Re-printed without permission

Canada is a ship of state with no one at the helm who understands how a country operates, how to steer it, where it should head, or what it should avoid

The Liberal convention involved the usual self-congratulatory nonsense about a job well done, which wasn’t true, an endorsement by a former central banker promoting his new book, and not a single innovative idea as to how to pay for everything they want to give away in order to be re-elected.

I suppose you must have a convention if you planned one — even after your government is responsible for a vaccine procurement botch-up, for foreign policy mishaps, or for handing out billions indiscriminately during the pandemic. And, of course, you would do at that convention what you have always done, which is to read out a shopping list of giveaways, staggeringly expensive, without a single mention of wealth creation or where the money would come from.

What was missing was any mention about an increasingly serious problem of soaring house prices. According to OECD data, since 2000, prices in Canada have risen faster than in Britain, France and the U.S. and sit above the OECD average.

Clearly the high cost of Canadian real estate, and excessive rents, continues to be an impediment to wealth creation: it drives away investors and talent and causes social problems and overextends families.

But never mind all that, say the Liberals, because we only require one in three voters to stay in power and, besides that, recent polling shows that we could win a majority so let’s just stay the course with expensive giveaways to provide drugs, a basic income, and good teeth for everybody.

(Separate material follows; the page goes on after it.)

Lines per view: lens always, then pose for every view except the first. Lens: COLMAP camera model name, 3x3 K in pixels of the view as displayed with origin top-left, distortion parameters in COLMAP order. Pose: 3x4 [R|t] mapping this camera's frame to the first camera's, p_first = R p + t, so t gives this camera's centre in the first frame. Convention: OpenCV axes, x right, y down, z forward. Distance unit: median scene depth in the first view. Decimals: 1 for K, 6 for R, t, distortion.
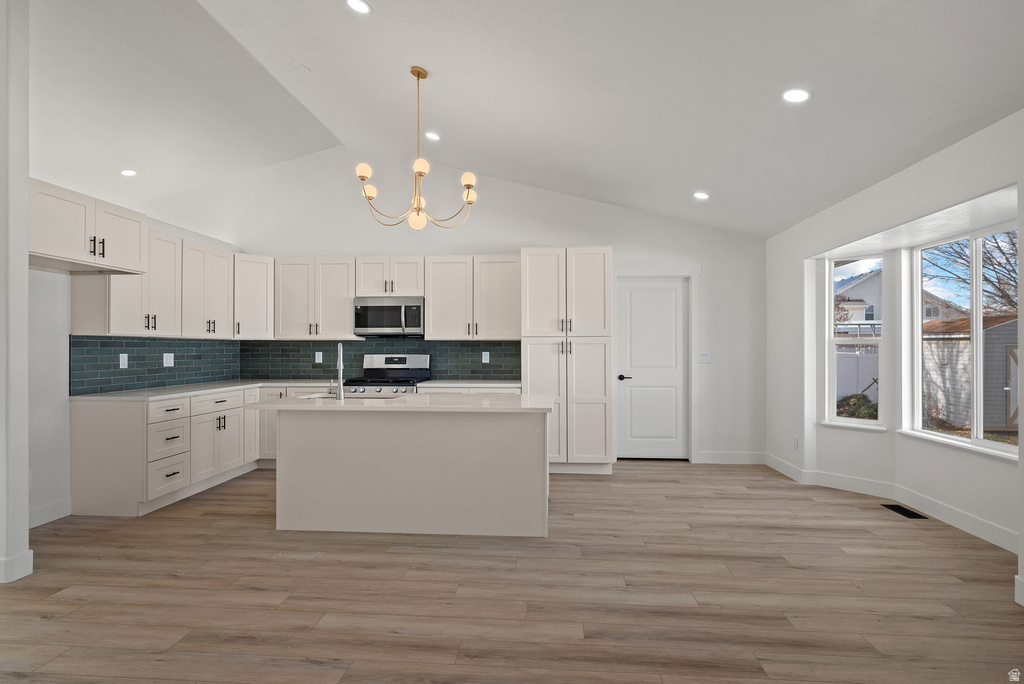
lens RADIAL K [[524.1, 0, 517.3], [0, 524.1, 346.3], [0, 0, 1]] dist [0.000224, -0.000460]
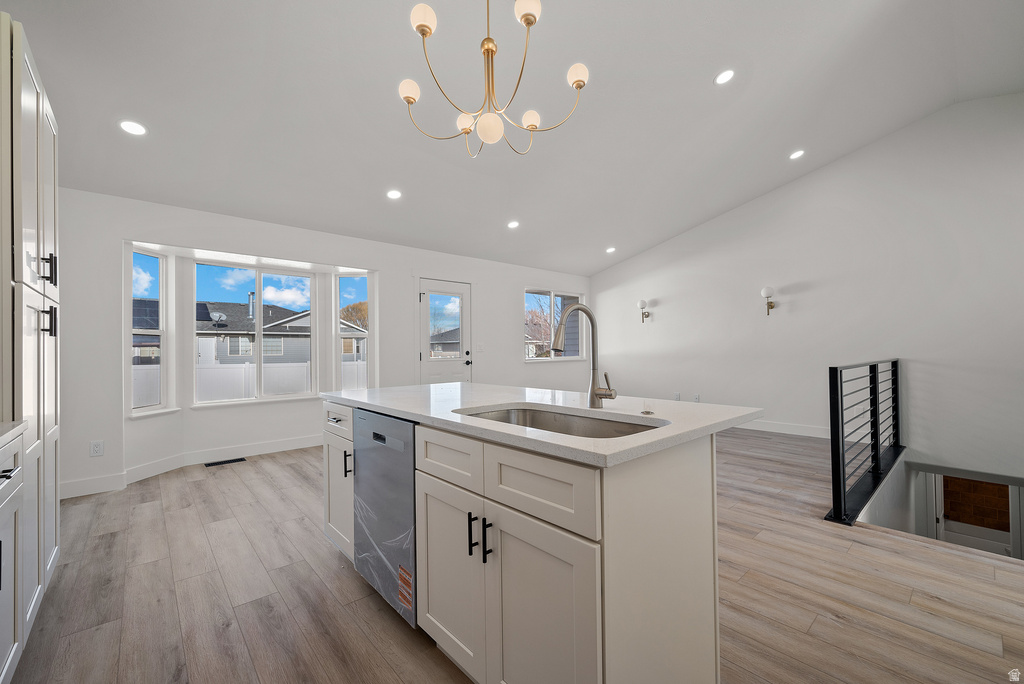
lens RADIAL K [[423.5, 0, 512.0], [0, 423.5, 342.0], [0, 0, 1]] dist [-0.003358, -0.000377]
pose [[-0.721879, 0.019507, 0.691744, -0.416594], [0.007094, 0.999759, -0.020790, 0.028547], [-0.691983, -0.010100, -0.721844, 0.988306]]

In a nutshell, the Liberal government is Canada’s biggest problem. The country is run by professional politicians who lack “domain expertise” beyond getting re-elected. Current placeholders lack credentials, experience, or talent to head the ministries they run, surprising in a country with so many educated and capable people.

The Canadian cabinet is devoid of representatives from the critically important sectors of oil and gas, mining, technology, manufacturing, agriculture, export, science, construction, engineering, retail or finance. It lacks anyone knowledgeable about economics, geopolitics, innovation, entrepreneurship, innovation, or future trends.

For instance, the Prime Minister of Canada was a teacher and snowboard instructor; the current finance minister is a journalist who’s also burdened with other portfolios; the health minister is a graphic designer; the procurement minister, a law professor; the foreign minister, an astronaut; the minister of natural resources, a self-described TV “personality”; the minister of agriculture, a campground proprietor and so on.

Canada is a ship of state with no one at the helm who understands how a country operates, how to steer it, where it should head, or what it should avoid. And Parliament and opposition parties — that represent two out of three voters — have been silenced by Prime Ministerial manoeuvres for months. So, Canada drifts, managed by a cabinet, comprised of three dozen members, most of whom know very little about anything.

Some cynics argue that ministers don’t really matter because they are only figure heads propped up by deputy ministers. But ministers should have domain expertise so they can ask the right questions, issue the right directives, correct course, and lead not follow. They are elected, not the civil service.

But judging from the convention’s tone the Liberals are quite pleased with themselves and see no room for self-improvement. Fortunately, the private sector operates pretty well in spite of who’s in charge but make no mistake our Ship of State is not in good hands.